# I love a good split



## jitzy (Jan 7, 2007)

So smokinj myself and a few others did a little split for some RASS and Hoyo's the cohiba maddi was something I have been wanting for some time but now I'm afraid to smoke it cause if its that good I have no more, oh who am I kidding that biotch is getting torched soon.:helloooo:


----------



## LkyLindy (Feb 1, 2008)

HAHAHAHA

You did the same midnight posting -you old night owl


----------



## jitzy (Jan 7, 2007)

ok let me tell everyone these posts were not planned out:roflmao:


----------



## LkyLindy (Feb 1, 2008)

Bahahahaha


----------



## DOZER (Sep 30, 2007)

Very nice!!


----------



## AdReNaLiN jUnKeE (Aug 19, 2008)

wow...i honestly thought this was gonna be another one of charles pictures as usual lol. looks good though id love to try any of those


----------



## Yahhn (Aug 15, 2008)

Very very nice.


----------



## happy1 (Jun 29, 2007)

Drooling on keyboard is not a good thing....great smokes


----------



## azpostal (Jul 12, 2008)

Awesome smokes please let me know how that cohiba maduro is..I really want to try them but getting a box is expensive for something I've never had..give me a good reason to buy them


----------



## Fatmandu (Mar 18, 2008)

WOW!!! Great split!


----------



## tonyricciardi (Apr 29, 2008)

im drooling as i type this.


----------



## sofaman (Jun 20, 2007)

Very Nice!!!


----------



## MikeGates (Aug 22, 2008)

Awesome smokes!
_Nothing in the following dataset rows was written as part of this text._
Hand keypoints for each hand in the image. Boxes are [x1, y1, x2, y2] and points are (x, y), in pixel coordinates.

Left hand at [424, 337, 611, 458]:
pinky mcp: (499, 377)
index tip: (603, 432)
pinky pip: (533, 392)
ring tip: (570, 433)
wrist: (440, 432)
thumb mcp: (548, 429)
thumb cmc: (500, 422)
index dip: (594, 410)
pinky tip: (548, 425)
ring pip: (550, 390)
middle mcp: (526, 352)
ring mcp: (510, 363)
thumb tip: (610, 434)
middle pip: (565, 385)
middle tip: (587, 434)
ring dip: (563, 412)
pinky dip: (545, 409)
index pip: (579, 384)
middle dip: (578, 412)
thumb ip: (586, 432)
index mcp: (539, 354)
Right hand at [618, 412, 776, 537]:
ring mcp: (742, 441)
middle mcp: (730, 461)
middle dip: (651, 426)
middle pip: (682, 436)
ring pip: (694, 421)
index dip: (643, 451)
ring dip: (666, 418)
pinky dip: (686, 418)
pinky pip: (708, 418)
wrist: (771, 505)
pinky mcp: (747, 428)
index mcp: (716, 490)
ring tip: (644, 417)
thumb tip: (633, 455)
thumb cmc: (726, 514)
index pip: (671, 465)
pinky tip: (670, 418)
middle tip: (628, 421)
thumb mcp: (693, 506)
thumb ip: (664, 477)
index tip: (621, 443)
Enjoy!


----------



## DBCcigar (Apr 24, 2008)

What a split!


----------



## tcampbel (Jan 20, 2008)

Nice split guys. Enjoy those ISOMs.


----------



## Lighthouse (Sep 5, 2007)

What a dilemma, which one to you spark first!:dribble:


----------



## JonDot (Mar 7, 2008)

Nice looking smokes!I should be recieving mine anytime now!


----------



## ngetal (Jul 6, 2008)

looks tasty! enjoy....


----------



## amateurke (Mar 28, 2008)

Great split Joe!!


----------



## EKGOTSKILLZZ (Jun 17, 2008)

Nice hit


----------



## CGARMAN23 (May 16, 2008)

Great split. Great smokes.


----------



## Paint (Mar 1, 2008)

nice split!!!and not the banana type!!!


----------



## karmaz00 (Dec 5, 2007)

great smokes


----------



## marquelcg (Jul 19, 2008)

awesome split man


----------



## big04deuce (May 16, 2008)

They do look nice!!!


----------



## Firehawk1126 (Feb 15, 2008)

All men enjoy a good split ..


----------



## dirletra (Apr 14, 2009)

OMG i have yet to try my first CC. that'll be beautiful! looks good.


----------



## fuente~fuente (May 11, 2009)

Firehawk1126 said:


> All men enjoy a good split ..


Pretty funny! That was actually worth digging up this ancient thread!:laugh:


----------



## SmoknTaz (Jun 18, 2008)

fuente~fuente said:


> Pretty funny! That was actually worth digging up this ancient thread!:laugh:


Lol, I bet the cigars are in cigar heaven by now. :mrgreen:


----------



## 41 ChevHead (Jan 9, 2010)

Awsome smokes !!


----------



## iRace559 (Aug 27, 2009)

Cohiba Maddy's are incredible.


----------